One place where Java unequivocally wins out over other languages is in the map reduce implementation of Big Data. Underneath the hood, Apache Mahout is written in Java. Mahout is the first machine learning technology to take advantage of Apache Hadoop’s power to solve complex problems by breaking them up into parallel tasks. However, with the recent advent of Apache Spark, parallelization can be performed in many languages. Thus the need to write many map-reduce jobs in Java has become obsolete.

R

R is a free, open source, statistical programing language with great community support. R is used to build models and has excellent visualization capabilities. Although originally developed for academic research, it is quickly being implemented among various fields in industry. Everywhere from pharmaceutical companies to financial companies, models and plots written in R can be found. The R community relies heavily on support from other users and is very active on Stack Overflow. CRAN, a large repository of curated R packages to which anyone can contribute, is also publicly available. Because R is slightly less popular for machine learning that Python, its developers are valued slightly more in the marketplace. In 2015, the average R programmer had an annual salary of $115k, whereas the average Python programmer made only $94k.

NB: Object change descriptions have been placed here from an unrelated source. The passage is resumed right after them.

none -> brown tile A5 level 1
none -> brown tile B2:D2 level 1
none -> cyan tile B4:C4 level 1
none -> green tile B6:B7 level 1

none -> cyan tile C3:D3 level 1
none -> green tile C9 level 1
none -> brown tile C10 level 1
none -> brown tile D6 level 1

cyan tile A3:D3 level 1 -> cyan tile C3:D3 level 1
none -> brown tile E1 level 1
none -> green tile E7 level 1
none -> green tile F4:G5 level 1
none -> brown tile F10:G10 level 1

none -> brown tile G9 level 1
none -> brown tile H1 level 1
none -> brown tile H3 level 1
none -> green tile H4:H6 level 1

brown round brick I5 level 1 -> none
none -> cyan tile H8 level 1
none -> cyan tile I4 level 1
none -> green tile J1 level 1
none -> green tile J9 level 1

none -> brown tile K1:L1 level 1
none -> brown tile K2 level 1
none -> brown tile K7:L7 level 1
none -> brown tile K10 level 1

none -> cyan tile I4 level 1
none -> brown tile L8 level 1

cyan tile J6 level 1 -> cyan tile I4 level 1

R is great for exploratory work and data analysis and has many available package. For data visualization, ggviz, lattice, and ggplot2 are available. CARET is most most important for machine learning engineers. Caret contains tools for data splitting, pre-processing, model tuning, and variable importance estimation. It is competitive with Python’s SciKit-Learn.

C++

For data scientists who want to use machine learning as a tool, C++ is not a good place to begin. Very few libraries exist in C++. However, programmers who want to implement machine learning algorithms from scratch have more control and flexibility by coding in a language like C or C++. Although C++ has a much steeper learning curve for beginners than Python, it is much easier to develop expertise once an understanding of the basic intricacies of the language is developed.

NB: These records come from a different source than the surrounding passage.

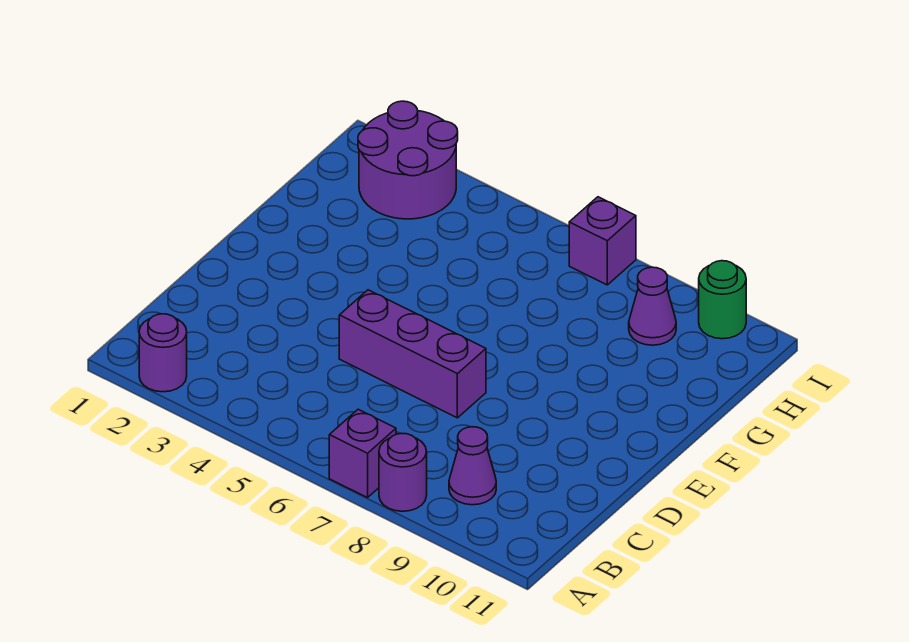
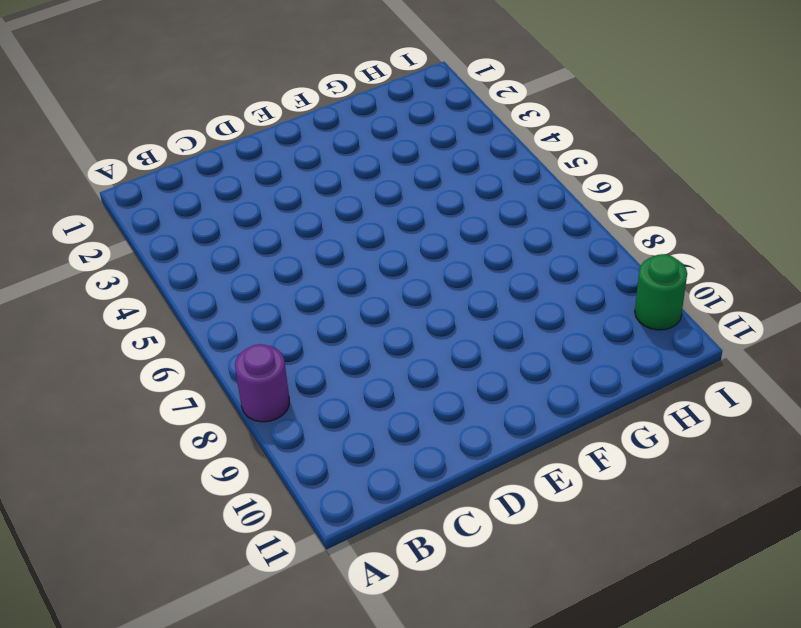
none -> purple round brick A2 level 1
none -> purple brick A7 level 1

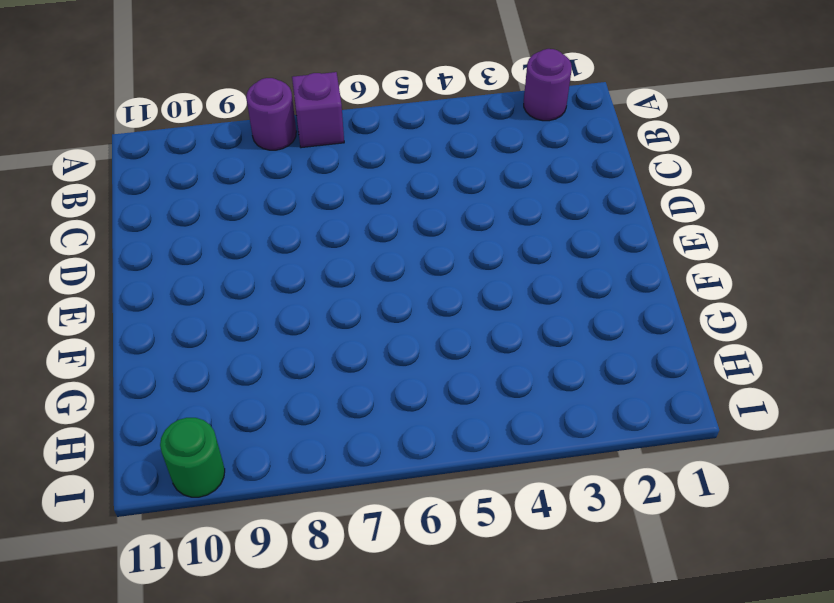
none -> purple cone B9 level 1
none -> purple brick D5:D7 level 1

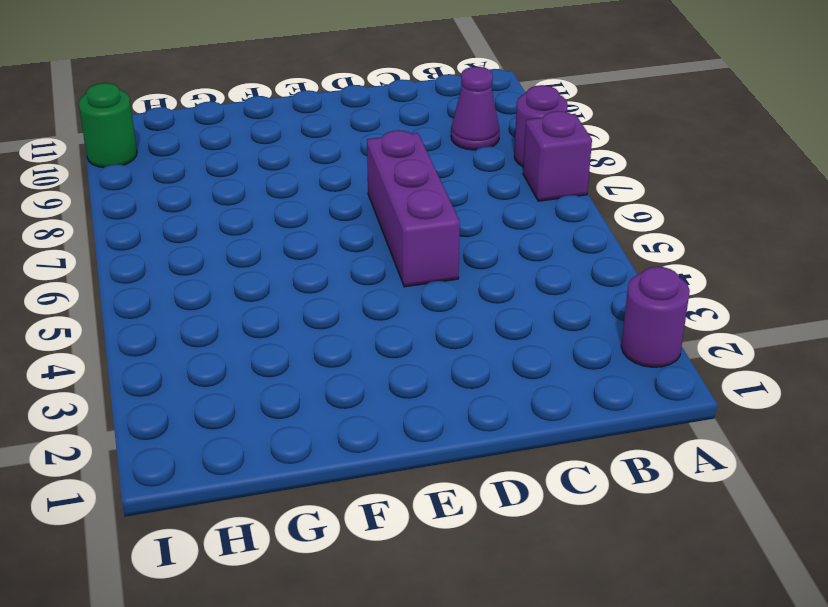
none -> purple round brick H2:I3 level 1
none -> purple cone H9 level 1

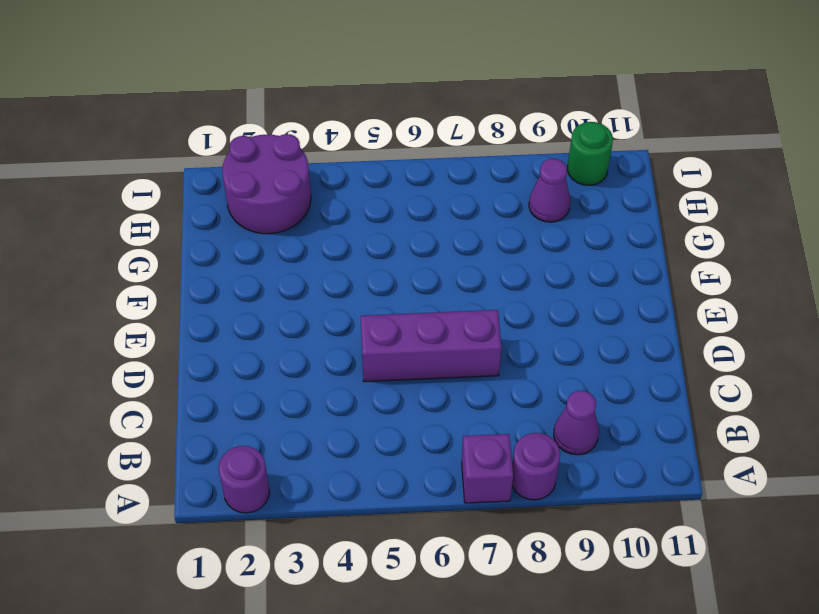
none -> purple brick I7 level 1

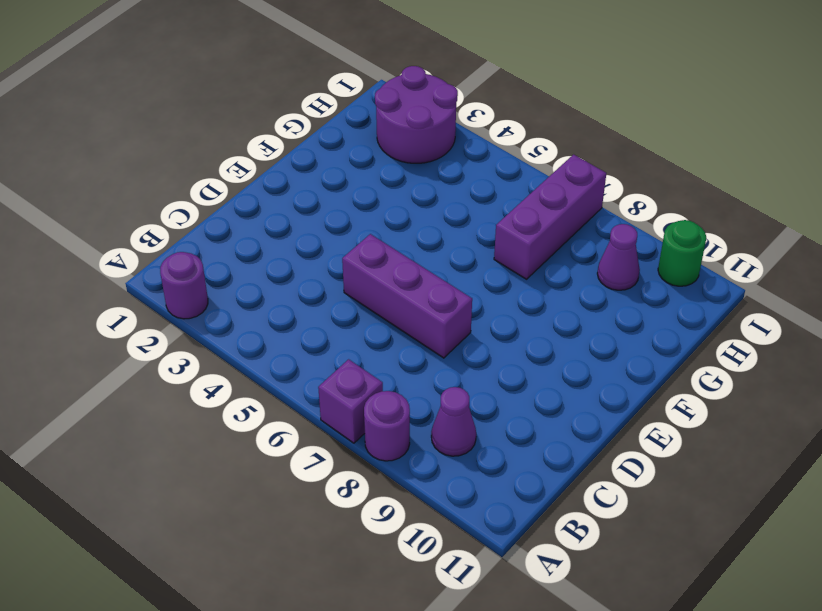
purple brick G7:I7 level 1 -> purple brick I7 level 1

C++ is also much more efficient than other languages. Important libraries, such as Tensorflow and Torch are implemented in C++ under the hood. Although they are not up to the same standards as SciKit-Learn and CARET, C++ libraries such as Shark and mlpack do exist. Not surprisingly, few new data scientists gravitate toward C++. However, comfortable C++ programmers often begin their venture into machine learning by first building algorithms in their native language.

Scala

Scala is notorious for its ability to achieve large-scale data processing tasks. Because it is a functional programing language, it relies less on memory to execute programs. Moreover, 71% of programmers who do machine learning in Spark do so in Scala.

Spark is an important data science tool that is allowing machine learning engineers grow their models to scale. Over 50% of all new Scala programmers are picking up Scala because Spark is written in Scala. Spark is also encouraging traditional functional programmers to start building machine learning models.